**Provided records:**
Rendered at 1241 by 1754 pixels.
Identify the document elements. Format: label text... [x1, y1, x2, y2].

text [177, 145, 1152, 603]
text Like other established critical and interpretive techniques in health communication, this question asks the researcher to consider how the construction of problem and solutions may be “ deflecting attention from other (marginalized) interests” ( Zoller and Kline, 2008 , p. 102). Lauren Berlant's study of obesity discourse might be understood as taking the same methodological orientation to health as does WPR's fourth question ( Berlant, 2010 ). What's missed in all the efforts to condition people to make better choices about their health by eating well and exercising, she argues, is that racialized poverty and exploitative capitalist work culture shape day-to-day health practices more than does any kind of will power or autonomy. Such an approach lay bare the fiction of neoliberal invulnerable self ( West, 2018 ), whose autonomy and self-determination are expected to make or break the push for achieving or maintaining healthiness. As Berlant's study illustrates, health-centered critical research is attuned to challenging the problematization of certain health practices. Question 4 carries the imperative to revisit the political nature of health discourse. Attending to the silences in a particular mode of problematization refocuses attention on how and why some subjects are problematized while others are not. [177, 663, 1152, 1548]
--
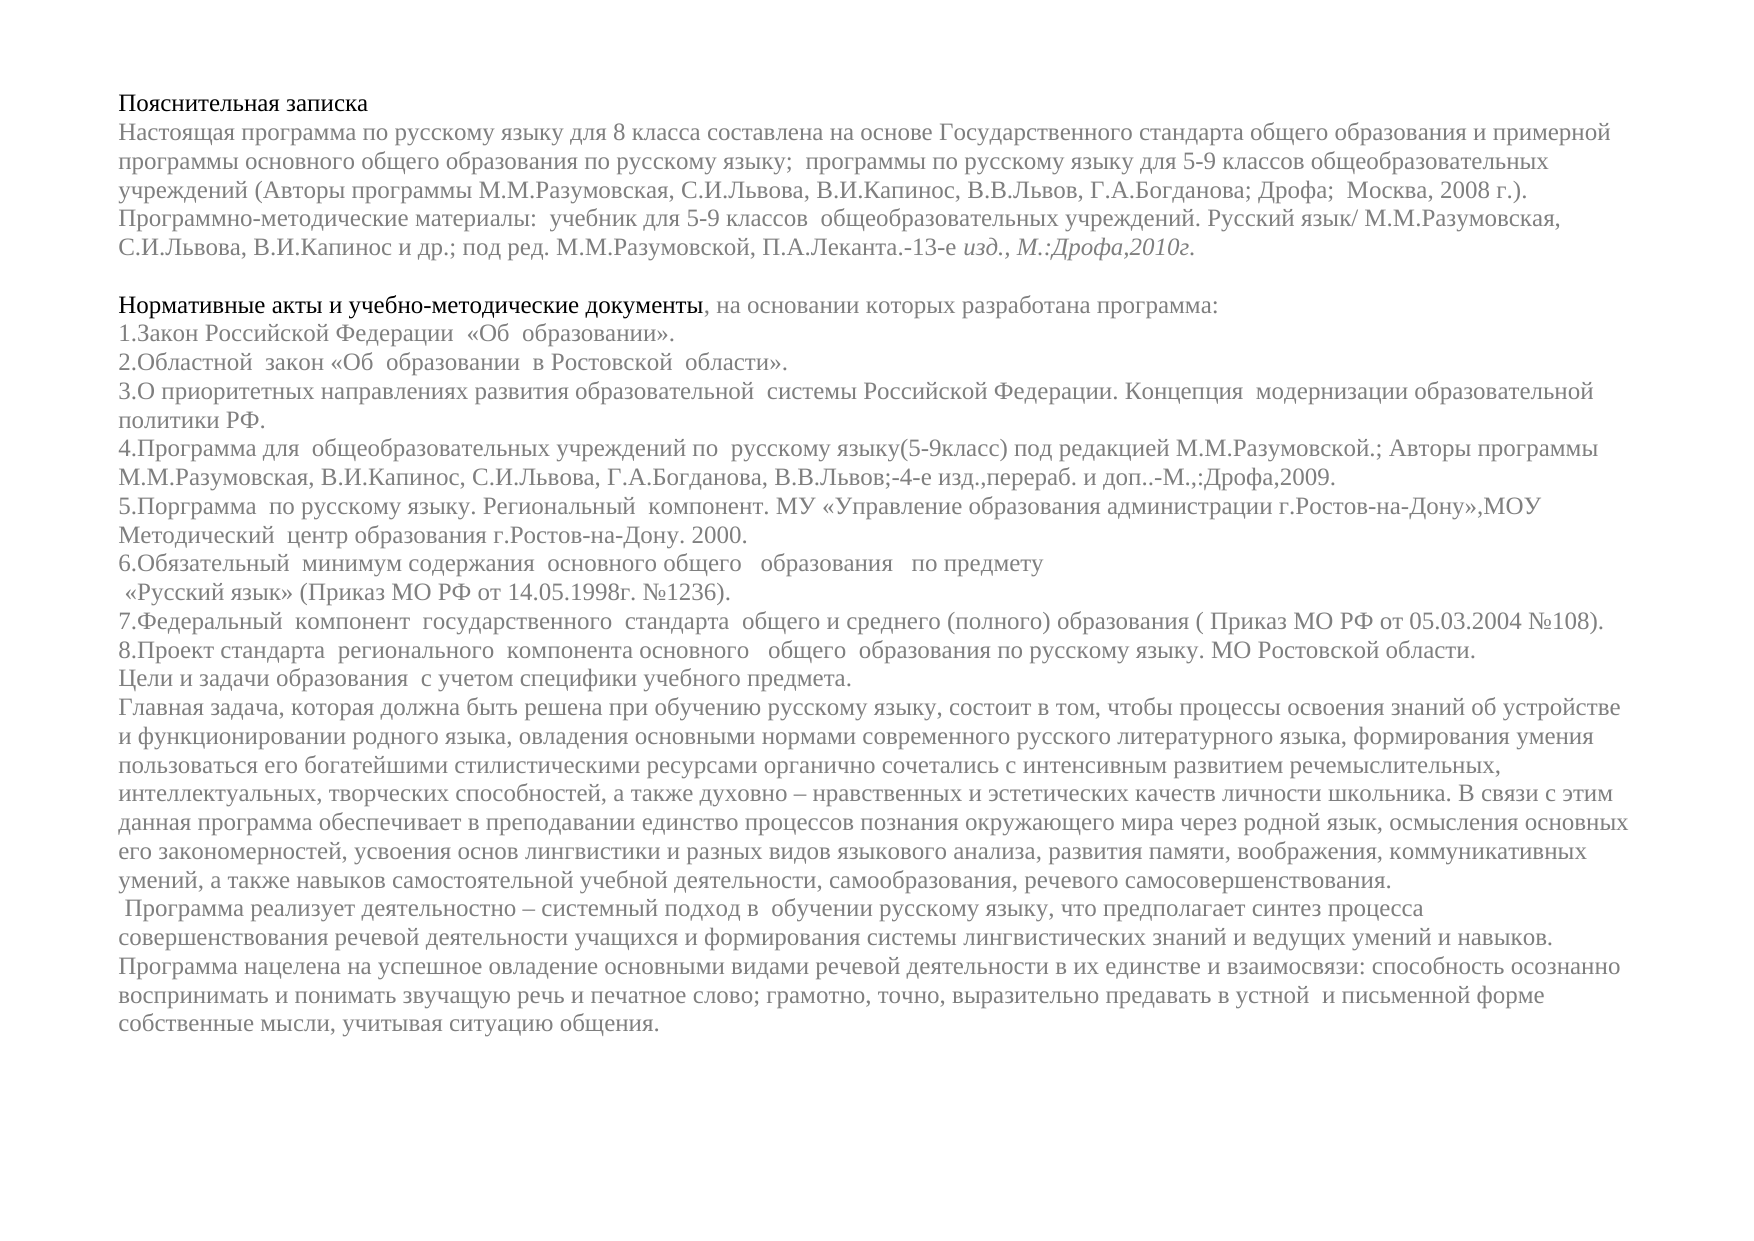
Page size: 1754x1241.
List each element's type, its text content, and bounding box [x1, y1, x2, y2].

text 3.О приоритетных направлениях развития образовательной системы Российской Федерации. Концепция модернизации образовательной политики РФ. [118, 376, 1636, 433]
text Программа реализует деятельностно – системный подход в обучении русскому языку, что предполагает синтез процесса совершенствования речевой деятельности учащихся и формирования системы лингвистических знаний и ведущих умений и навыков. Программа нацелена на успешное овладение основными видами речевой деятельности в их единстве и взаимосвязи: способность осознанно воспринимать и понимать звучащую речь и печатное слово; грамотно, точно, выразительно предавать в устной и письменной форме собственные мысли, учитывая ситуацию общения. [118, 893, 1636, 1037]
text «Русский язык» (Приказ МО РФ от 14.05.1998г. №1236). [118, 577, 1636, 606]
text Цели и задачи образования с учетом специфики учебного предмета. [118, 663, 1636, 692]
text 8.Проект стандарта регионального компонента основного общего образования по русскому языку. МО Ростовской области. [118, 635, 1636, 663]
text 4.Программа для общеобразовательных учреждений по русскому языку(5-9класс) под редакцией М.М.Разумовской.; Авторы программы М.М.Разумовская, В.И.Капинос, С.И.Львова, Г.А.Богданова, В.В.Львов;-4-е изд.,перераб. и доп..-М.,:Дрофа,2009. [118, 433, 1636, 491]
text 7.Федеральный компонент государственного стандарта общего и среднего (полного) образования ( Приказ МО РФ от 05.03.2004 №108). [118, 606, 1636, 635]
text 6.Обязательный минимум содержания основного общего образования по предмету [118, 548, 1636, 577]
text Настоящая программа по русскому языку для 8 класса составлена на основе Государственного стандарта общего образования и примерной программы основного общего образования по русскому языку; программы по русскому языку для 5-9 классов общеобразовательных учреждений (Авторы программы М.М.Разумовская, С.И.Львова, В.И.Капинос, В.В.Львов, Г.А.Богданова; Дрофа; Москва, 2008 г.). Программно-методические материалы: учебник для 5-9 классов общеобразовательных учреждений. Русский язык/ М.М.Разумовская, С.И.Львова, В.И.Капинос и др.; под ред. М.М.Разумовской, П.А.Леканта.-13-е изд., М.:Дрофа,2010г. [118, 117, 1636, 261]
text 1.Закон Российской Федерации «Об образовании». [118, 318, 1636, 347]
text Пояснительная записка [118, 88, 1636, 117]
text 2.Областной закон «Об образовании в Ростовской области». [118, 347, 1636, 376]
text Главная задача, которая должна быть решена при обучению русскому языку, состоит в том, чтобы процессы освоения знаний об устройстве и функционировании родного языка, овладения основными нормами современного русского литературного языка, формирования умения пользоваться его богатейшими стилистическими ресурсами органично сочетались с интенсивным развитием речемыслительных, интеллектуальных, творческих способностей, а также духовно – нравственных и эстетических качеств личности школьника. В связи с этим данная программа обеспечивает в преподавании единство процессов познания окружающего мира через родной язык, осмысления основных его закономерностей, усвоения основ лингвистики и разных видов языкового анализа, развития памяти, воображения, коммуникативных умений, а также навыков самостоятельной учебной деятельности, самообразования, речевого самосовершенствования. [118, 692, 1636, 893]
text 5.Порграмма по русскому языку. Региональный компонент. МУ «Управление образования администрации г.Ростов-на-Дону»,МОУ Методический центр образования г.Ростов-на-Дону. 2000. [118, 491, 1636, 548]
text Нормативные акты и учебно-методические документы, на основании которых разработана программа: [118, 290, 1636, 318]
==
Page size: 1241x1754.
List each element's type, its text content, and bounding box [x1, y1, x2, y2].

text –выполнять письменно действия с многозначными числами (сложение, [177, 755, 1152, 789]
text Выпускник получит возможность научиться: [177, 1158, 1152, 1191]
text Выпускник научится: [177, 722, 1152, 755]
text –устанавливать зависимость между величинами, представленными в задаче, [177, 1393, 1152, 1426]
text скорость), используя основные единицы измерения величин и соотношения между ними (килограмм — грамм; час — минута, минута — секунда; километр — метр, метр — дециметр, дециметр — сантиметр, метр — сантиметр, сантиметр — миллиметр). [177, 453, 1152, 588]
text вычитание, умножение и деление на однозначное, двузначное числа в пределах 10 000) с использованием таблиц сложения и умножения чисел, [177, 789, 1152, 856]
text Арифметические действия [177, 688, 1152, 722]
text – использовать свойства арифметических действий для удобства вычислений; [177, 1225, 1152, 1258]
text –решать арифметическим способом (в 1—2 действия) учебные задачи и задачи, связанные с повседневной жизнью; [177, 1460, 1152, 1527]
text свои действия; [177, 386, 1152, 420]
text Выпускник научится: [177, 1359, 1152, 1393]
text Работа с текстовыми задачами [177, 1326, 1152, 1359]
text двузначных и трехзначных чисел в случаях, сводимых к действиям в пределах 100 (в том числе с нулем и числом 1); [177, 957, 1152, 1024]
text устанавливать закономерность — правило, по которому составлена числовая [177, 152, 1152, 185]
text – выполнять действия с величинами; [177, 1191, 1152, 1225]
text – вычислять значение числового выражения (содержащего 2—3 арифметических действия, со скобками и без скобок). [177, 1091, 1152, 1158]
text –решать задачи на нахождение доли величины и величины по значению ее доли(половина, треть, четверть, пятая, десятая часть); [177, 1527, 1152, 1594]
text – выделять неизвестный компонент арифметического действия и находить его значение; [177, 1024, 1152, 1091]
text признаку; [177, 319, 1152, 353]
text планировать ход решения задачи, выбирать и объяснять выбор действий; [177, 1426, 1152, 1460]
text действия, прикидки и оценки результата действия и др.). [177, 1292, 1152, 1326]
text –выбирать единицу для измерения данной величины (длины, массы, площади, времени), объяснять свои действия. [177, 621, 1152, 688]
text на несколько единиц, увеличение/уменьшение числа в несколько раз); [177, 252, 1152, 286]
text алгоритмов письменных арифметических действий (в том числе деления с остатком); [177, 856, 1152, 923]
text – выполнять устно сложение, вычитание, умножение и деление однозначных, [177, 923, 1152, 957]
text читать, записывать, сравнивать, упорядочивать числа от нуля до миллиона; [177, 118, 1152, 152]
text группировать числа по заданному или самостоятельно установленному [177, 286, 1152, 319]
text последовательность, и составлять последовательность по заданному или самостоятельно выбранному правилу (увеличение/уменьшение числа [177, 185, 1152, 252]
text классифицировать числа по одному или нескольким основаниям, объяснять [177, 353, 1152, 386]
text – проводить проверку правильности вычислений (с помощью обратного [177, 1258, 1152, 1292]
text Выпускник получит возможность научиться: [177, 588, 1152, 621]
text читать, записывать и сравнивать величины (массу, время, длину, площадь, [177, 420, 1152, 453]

**Assignment:** Set down, unchanged, only those lines above that fall between the line with "Rendered at 1241 by 1754 pixels." and the line with "Identify the document", the two end lines included.

**Solution to the exercise:**
Rendered at 1241 by 1754 pixels.
Identify the document elements. Format: label text... [x1, y1, x2, y2].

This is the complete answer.